Source data.
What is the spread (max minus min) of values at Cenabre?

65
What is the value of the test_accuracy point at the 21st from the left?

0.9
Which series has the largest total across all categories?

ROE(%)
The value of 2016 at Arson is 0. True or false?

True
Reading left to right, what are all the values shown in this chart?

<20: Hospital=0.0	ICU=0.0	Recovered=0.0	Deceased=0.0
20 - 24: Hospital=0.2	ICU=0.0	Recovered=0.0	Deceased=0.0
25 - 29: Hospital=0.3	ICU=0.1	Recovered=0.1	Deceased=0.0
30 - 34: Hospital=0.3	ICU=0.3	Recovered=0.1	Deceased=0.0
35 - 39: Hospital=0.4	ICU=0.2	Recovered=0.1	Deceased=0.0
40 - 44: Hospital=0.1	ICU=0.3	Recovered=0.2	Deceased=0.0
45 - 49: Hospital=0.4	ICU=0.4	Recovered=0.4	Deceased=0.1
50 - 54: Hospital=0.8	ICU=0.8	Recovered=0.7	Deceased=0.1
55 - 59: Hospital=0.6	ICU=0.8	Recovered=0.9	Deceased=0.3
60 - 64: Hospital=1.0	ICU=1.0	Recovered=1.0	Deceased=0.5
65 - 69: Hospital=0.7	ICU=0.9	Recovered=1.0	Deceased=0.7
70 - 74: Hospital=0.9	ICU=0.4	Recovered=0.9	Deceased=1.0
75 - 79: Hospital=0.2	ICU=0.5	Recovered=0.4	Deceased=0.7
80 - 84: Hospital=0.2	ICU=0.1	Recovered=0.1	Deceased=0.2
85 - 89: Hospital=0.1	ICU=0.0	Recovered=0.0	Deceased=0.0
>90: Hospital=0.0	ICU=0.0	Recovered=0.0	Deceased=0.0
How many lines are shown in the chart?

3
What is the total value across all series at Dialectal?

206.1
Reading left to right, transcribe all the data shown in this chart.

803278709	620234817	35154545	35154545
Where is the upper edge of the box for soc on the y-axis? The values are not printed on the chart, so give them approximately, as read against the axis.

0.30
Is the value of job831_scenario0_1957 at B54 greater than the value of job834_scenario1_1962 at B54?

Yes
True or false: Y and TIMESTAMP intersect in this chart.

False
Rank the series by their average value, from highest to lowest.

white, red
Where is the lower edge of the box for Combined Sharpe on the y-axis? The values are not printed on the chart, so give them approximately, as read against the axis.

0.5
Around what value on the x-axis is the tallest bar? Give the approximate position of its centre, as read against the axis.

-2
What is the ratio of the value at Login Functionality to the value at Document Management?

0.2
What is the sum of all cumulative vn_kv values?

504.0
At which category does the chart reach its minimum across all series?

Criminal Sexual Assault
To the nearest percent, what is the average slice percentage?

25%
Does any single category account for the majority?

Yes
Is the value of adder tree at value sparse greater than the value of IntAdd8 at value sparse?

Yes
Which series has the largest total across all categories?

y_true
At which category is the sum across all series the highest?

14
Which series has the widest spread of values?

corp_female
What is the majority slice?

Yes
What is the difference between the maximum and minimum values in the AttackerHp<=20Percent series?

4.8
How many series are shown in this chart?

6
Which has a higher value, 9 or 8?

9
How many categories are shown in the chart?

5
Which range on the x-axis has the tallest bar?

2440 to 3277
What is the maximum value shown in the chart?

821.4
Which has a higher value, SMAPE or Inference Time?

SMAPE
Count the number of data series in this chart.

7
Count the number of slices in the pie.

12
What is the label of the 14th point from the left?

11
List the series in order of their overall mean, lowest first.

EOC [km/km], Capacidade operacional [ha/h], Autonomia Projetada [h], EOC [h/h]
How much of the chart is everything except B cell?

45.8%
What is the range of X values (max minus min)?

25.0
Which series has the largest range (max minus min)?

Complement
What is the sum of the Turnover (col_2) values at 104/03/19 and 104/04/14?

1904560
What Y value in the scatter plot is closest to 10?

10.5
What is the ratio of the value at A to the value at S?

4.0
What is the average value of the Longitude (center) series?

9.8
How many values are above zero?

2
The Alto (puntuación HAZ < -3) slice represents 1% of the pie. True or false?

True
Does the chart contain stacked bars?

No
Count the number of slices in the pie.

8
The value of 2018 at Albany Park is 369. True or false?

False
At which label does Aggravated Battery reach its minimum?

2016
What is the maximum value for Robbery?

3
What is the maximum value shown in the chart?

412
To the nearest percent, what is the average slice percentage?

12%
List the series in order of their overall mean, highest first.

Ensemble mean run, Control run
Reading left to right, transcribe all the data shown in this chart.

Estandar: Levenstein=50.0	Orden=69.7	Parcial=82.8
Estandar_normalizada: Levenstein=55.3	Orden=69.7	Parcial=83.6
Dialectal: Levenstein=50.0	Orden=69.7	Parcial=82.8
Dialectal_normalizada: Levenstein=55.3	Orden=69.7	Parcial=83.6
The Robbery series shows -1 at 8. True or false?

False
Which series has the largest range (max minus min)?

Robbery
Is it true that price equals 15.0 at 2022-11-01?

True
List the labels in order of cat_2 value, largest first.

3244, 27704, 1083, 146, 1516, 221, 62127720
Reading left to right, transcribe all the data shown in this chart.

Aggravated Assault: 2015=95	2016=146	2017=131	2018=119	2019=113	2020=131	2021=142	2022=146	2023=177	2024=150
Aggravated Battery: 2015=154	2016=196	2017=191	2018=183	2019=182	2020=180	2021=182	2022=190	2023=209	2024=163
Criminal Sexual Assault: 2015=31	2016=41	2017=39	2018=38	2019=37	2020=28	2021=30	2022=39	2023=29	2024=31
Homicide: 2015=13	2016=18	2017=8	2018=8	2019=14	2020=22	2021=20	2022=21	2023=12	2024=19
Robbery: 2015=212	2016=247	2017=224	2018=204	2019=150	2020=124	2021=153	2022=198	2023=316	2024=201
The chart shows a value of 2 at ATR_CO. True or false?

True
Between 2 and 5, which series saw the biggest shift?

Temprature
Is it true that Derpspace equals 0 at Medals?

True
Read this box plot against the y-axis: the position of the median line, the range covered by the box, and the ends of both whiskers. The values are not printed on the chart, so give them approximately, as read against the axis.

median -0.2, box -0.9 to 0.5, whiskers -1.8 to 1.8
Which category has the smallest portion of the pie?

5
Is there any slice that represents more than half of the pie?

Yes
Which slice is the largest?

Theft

Task to carry out. Swap every "transcribe" in all the lines above for "write out", and write the lines out again with nothing else changed.

The completed task.
What is the spread (max minus min) of values at Cenabre?

65
What is the value of the test_accuracy point at the 21st from the left?

0.9
Which series has the largest total across all categories?

ROE(%)
The value of 2016 at Arson is 0. True or false?

True
Reading left to right, what are all the values shown in this chart?

<20: Hospital=0.0	ICU=0.0	Recovered=0.0	Deceased=0.0
20 - 24: Hospital=0.2	ICU=0.0	Recovered=0.0	Deceased=0.0
25 - 29: Hospital=0.3	ICU=0.1	Recovered=0.1	Deceased=0.0
30 - 34: Hospital=0.3	ICU=0.3	Recovered=0.1	Deceased=0.0
35 - 39: Hospital=0.4	ICU=0.2	Recovered=0.1	Deceased=0.0
40 - 44: Hospital=0.1	ICU=0.3	Recovered=0.2	Deceased=0.0
45 - 49: Hospital=0.4	ICU=0.4	Recovered=0.4	Deceased=0.1
50 - 54: Hospital=0.8	ICU=0.8	Recovered=0.7	Deceased=0.1
55 - 59: Hospital=0.6	ICU=0.8	Recovered=0.9	Deceased=0.3
60 - 64: Hospital=1.0	ICU=1.0	Recovered=1.0	Deceased=0.5
65 - 69: Hospital=0.7	ICU=0.9	Recovered=1.0	Deceased=0.7
70 - 74: Hospital=0.9	ICU=0.4	Recovered=0.9	Deceased=1.0
75 - 79: Hospital=0.2	ICU=0.5	Recovered=0.4	Deceased=0.7
80 - 84: Hospital=0.2	ICU=0.1	Recovered=0.1	Deceased=0.2
85 - 89: Hospital=0.1	ICU=0.0	Recovered=0.0	Deceased=0.0
>90: Hospital=0.0	ICU=0.0	Recovered=0.0	Deceased=0.0
How many lines are shown in the chart?

3
What is the total value across all series at Dialectal?

206.1
Reading left to right, write out all the data shown in this chart.

803278709	620234817	35154545	35154545
Where is the upper edge of the box for soc on the y-axis? The values are not printed on the chart, so give them approximately, as read against the axis.

0.30
Is the value of job831_scenario0_1957 at B54 greater than the value of job834_scenario1_1962 at B54?

Yes
True or false: Y and TIMESTAMP intersect in this chart.

False
Rank the series by their average value, from highest to lowest.

white, red
Where is the lower edge of the box for Combined Sharpe on the y-axis? The values are not printed on the chart, so give them approximately, as read against the axis.

0.5
Around what value on the x-axis is the tallest bar? Give the approximate position of its centre, as read against the axis.

-2
What is the ratio of the value at Login Functionality to the value at Document Management?

0.2
What is the sum of all cumulative vn_kv values?

504.0
At which category does the chart reach its minimum across all series?

Criminal Sexual Assault
To the nearest percent, what is the average slice percentage?

25%
Does any single category account for the majority?

Yes
Is the value of adder tree at value sparse greater than the value of IntAdd8 at value sparse?

Yes
Which series has the largest total across all categories?

y_true
At which category is the sum across all series the highest?

14
Which series has the widest spread of values?

corp_female
What is the majority slice?

Yes
What is the difference between the maximum and minimum values in the AttackerHp<=20Percent series?

4.8
How many series are shown in this chart?

6
Which has a higher value, 9 or 8?

9
How many categories are shown in the chart?

5
Which range on the x-axis has the tallest bar?

2440 to 3277
What is the maximum value shown in the chart?

821.4
Which has a higher value, SMAPE or Inference Time?

SMAPE
Count the number of data series in this chart.

7
Count the number of slices in the pie.

12
What is the label of the 14th point from the left?

11
List the series in order of their overall mean, lowest first.

EOC [km/km], Capacidade operacional [ha/h], Autonomia Projetada [h], EOC [h/h]
How much of the chart is everything except B cell?

45.8%
What is the range of X values (max minus min)?

25.0
Which series has the largest range (max minus min)?

Complement
What is the sum of the Turnover (col_2) values at 104/03/19 and 104/04/14?

1904560
What Y value in the scatter plot is closest to 10?

10.5
What is the ratio of the value at A to the value at S?

4.0
What is the average value of the Longitude (center) series?

9.8
How many values are above zero?

2
The Alto (puntuación HAZ < -3) slice represents 1% of the pie. True or false?

True
Does the chart contain stacked bars?

No
Count the number of slices in the pie.

8
The value of 2018 at Albany Park is 369. True or false?

False
At which label does Aggravated Battery reach its minimum?

2016
What is the maximum value for Robbery?

3
What is the maximum value shown in the chart?

412
To the nearest percent, what is the average slice percentage?

12%
List the series in order of their overall mean, highest first.

Ensemble mean run, Control run
Reading left to right, write out all the data shown in this chart.

Estandar: Levenstein=50.0	Orden=69.7	Parcial=82.8
Estandar_normalizada: Levenstein=55.3	Orden=69.7	Parcial=83.6
Dialectal: Levenstein=50.0	Orden=69.7	Parcial=82.8
Dialectal_normalizada: Levenstein=55.3	Orden=69.7	Parcial=83.6
The Robbery series shows -1 at 8. True or false?

False
Which series has the largest range (max minus min)?

Robbery
Is it true that price equals 15.0 at 2022-11-01?

True
List the labels in order of cat_2 value, largest first.

3244, 27704, 1083, 146, 1516, 221, 62127720
Reading left to right, write out all the data shown in this chart.

Aggravated Assault: 2015=95	2016=146	2017=131	2018=119	2019=113	2020=131	2021=142	2022=146	2023=177	2024=150
Aggravated Battery: 2015=154	2016=196	2017=191	2018=183	2019=182	2020=180	2021=182	2022=190	2023=209	2024=163
Criminal Sexual Assault: 2015=31	2016=41	2017=39	2018=38	2019=37	2020=28	2021=30	2022=39	2023=29	2024=31
Homicide: 2015=13	2016=18	2017=8	2018=8	2019=14	2020=22	2021=20	2022=21	2023=12	2024=19
Robbery: 2015=212	2016=247	2017=224	2018=204	2019=150	2020=124	2021=153	2022=198	2023=316	2024=201
The chart shows a value of 2 at ATR_CO. True or false?

True
Between 2 and 5, which series saw the biggest shift?

Temprature
Is it true that Derpspace equals 0 at Medals?

True
Read this box plot against the y-axis: the position of the median line, the range covered by the box, and the ends of both whiskers. The values are not printed on the chart, so give them approximately, as read against the axis.

median -0.2, box -0.9 to 0.5, whiskers -1.8 to 1.8
Which category has the smallest portion of the pie?

5
Is there any slice that represents more than half of the pie?

Yes
Which slice is the largest?

Theft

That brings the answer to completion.